Question

Reflection by thin layers. In Fig. 35-42, light is incident perpendicularly on a thin layer of material 2 that lies between (thicker) materials 1 and 3. (The rays are tilted only for clarity.) The waves of rays ${\mathit{r}}_{\mathbf{1}}$and ${\mathit{r}}_{\mathbf{2}}$interfere, and here we consider the type of interference to be either maximum (max) or minimum (min). For this situation, each problem in Table 35- 2 refers to the indexes of refraction ${\mathit{n}}_{\mathbf{1}}$, ${\mathit{n}}_{\mathbf{2}}$, and ${\mathit{n}}_{\mathbf{3}}$, the type of interference, the thin-layer thickness in nanometres, and the wavelength λ in nanometres of the light as measured in air. Where $\mathit{\lambda }$is missing, give the wavelength that is in the visible range. Where $\mathit{L}$is missing, give the second least thickness or the third least thickness as indicated.

Short answer

The wavelength of the reflected light is $455\text{nm}$.

Step-by-step solution

Interference in thin films:

Light interference is the cause of the vivid colors that thin oil on water and soap bubbles reflect.

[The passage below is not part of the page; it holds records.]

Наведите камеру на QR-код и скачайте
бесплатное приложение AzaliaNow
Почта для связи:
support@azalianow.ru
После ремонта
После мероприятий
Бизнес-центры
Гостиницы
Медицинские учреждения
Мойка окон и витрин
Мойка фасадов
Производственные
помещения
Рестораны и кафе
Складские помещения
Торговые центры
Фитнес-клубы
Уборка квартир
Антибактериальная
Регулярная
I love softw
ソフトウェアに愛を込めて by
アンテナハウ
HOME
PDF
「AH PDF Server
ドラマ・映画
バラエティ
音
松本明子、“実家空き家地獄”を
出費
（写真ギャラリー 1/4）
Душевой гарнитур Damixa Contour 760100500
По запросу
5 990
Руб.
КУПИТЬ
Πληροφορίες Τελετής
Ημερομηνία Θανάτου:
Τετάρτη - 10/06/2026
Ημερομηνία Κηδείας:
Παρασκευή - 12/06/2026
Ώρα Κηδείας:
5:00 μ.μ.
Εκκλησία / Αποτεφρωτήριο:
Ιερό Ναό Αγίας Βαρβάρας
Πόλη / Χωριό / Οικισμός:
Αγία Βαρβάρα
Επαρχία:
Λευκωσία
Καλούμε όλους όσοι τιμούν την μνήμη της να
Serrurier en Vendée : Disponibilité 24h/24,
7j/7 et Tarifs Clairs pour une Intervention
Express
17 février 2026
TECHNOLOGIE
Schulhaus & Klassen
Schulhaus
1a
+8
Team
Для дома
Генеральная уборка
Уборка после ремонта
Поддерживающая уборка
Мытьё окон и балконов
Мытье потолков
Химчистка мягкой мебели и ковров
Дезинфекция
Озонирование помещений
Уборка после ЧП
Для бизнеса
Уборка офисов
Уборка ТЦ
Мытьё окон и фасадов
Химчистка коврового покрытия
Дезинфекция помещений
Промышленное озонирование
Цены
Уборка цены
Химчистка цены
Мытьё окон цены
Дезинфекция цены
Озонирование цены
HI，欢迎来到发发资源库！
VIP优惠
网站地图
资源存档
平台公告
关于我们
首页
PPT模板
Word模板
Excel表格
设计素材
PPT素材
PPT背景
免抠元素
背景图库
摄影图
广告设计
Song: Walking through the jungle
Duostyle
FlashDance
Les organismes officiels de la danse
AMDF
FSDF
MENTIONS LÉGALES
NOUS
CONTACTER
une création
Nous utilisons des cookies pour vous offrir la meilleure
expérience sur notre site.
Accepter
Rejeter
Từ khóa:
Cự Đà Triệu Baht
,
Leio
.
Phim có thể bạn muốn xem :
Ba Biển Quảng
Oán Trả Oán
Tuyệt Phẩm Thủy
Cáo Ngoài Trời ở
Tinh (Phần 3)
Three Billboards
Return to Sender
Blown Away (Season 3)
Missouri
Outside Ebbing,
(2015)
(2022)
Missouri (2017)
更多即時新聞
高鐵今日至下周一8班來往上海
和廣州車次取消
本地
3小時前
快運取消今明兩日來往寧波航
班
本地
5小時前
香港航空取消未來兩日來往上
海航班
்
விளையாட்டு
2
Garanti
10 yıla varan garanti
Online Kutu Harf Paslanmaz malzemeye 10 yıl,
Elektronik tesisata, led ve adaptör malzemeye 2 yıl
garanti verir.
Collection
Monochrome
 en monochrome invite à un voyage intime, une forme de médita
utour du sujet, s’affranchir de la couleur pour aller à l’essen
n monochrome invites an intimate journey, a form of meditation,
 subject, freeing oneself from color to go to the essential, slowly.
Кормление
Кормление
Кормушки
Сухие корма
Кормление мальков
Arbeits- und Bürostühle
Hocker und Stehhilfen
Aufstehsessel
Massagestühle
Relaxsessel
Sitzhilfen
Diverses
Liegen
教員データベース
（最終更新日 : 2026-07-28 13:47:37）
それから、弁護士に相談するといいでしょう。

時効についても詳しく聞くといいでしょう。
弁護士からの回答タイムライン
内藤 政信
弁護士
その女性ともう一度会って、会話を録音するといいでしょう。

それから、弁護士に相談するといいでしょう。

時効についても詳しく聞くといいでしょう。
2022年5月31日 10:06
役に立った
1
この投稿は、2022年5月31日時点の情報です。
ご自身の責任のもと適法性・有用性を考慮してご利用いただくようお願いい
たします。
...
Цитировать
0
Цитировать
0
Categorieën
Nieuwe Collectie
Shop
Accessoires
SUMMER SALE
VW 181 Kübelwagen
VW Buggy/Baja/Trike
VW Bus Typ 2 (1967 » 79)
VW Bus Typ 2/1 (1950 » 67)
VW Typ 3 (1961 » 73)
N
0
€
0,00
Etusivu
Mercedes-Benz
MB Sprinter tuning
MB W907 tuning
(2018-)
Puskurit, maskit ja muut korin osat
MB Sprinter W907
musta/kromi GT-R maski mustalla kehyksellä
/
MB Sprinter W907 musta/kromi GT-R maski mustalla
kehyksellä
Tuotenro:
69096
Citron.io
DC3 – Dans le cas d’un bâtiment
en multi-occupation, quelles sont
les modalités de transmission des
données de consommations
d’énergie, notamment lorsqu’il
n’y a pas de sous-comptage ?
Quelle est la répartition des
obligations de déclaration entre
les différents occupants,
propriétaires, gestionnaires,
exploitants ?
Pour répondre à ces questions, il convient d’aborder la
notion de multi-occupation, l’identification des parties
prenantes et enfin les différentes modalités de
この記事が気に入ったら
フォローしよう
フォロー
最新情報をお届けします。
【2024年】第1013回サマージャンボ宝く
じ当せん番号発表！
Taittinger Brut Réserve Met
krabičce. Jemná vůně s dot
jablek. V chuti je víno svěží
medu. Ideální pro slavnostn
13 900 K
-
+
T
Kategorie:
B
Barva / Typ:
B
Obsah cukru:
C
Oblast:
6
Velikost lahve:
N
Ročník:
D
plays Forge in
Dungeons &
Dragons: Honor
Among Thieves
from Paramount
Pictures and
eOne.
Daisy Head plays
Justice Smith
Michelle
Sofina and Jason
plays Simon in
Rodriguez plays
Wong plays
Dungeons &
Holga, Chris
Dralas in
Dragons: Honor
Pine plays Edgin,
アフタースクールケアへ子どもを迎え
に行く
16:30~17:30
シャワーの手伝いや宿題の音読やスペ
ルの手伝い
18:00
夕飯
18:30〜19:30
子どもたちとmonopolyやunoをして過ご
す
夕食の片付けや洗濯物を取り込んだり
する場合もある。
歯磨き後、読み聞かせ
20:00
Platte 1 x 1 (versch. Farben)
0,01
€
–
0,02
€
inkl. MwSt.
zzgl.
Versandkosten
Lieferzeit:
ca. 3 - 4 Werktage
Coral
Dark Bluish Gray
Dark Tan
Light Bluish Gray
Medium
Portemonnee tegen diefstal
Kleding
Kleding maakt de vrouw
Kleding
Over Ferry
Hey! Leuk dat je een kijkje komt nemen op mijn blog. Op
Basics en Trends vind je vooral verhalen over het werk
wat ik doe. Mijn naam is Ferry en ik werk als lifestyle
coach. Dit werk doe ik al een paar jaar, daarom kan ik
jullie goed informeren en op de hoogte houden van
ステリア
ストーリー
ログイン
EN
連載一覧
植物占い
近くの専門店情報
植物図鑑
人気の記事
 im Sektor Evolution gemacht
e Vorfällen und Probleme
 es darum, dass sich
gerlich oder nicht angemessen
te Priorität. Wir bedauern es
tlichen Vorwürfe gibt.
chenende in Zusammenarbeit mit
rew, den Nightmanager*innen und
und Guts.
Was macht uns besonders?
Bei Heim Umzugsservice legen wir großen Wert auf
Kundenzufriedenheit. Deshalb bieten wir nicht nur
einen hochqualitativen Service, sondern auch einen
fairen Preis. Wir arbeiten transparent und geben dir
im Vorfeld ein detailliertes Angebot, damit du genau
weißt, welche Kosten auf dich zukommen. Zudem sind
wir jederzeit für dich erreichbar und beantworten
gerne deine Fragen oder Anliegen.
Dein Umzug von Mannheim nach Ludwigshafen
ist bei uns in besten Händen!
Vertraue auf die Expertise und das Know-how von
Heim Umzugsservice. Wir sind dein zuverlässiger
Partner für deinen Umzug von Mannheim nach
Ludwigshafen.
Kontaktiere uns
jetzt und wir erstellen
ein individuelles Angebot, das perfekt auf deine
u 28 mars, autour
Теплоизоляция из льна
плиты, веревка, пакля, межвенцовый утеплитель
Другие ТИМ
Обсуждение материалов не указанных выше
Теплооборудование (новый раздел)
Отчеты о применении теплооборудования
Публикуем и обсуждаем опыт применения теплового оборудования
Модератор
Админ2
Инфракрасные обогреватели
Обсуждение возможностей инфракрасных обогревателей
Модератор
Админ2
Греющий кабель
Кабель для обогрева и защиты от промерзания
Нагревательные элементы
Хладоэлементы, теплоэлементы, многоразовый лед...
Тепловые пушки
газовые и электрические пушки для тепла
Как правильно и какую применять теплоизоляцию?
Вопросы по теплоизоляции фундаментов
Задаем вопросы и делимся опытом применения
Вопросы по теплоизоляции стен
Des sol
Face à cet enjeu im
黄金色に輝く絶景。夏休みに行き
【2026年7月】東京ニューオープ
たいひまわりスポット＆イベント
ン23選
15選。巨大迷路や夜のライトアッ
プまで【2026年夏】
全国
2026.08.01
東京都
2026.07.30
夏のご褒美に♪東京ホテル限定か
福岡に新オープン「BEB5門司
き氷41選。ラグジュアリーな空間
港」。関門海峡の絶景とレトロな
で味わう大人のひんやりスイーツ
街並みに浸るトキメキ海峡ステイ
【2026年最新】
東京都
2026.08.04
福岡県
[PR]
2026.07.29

These vivid hues can be seen because of the light reflection from the thin film's front and rear surfaces' constructive interference.

For a perpendicular incident beam, the maximum intensity of light from the thin film satisfies the condition:(Maxima—bright film in the air)

$2L=\left(m+\frac{1}{2}\right)\frac{\lambda }{n_2}m=0,1,2,...$(Maxima—bright film in the air)

$2L=m\frac{\lambda }{n_2}m=1,2,3,..$(Minima)

Where, $\lambda$is the wavelength of the light in air, $L$is its thickness, and $n_2$is the film’s refractive index.

Determine the wavelength of light:

Here, in this case, light travels in a medium with $n_1=1.32$and incident on the thin layer whose refractive index is $n_2=1.75$and the reflected light has phase change as the light is reflected off the denser medium. And then, the refracted light gets reflected of the back surface $n_3=1.39$while traveling through the film.

This results in no phase change. The total phase difference between $r_1$and $r_2$ is ${180}^o$.

As a result, the condition for constructive interference or maximum intensity is,

$$\begin{gathered} 2L=\left(m+\frac{1}{2}\right)\frac{\lambda }{n_2} \\ \lambda =\frac{4L{n}_2}{2m+1} \end{gathered}$$

The wavelength for first few orders is as below.

For : $m=0$

localid="1663011607370" $$\begin{gathered} \lambda =\frac{4\left(325nm\right)\left(1.75\right)}{2\left(0\right)+1} \\ =2275\text{nm} \end{gathered}$$

For:$m=1$

localid="1663011956572" $\begin{array}{l}\lambda =\frac{4\left(325\mathrm{mm}\right)(1.75)}{2\left(1\right)+1}\\ =758\mathrm{mm}\end{array}$

For :$m=2$

$$\begin{gathered} \lambda =\frac{4(325\text{mm})(1.75)}{2\left(2\right)+1} \\ =455\text{nm} \end{gathered}$$

As $455\text{nm}$is in the visible range, the wavelength of the light is $455\text{nm}$.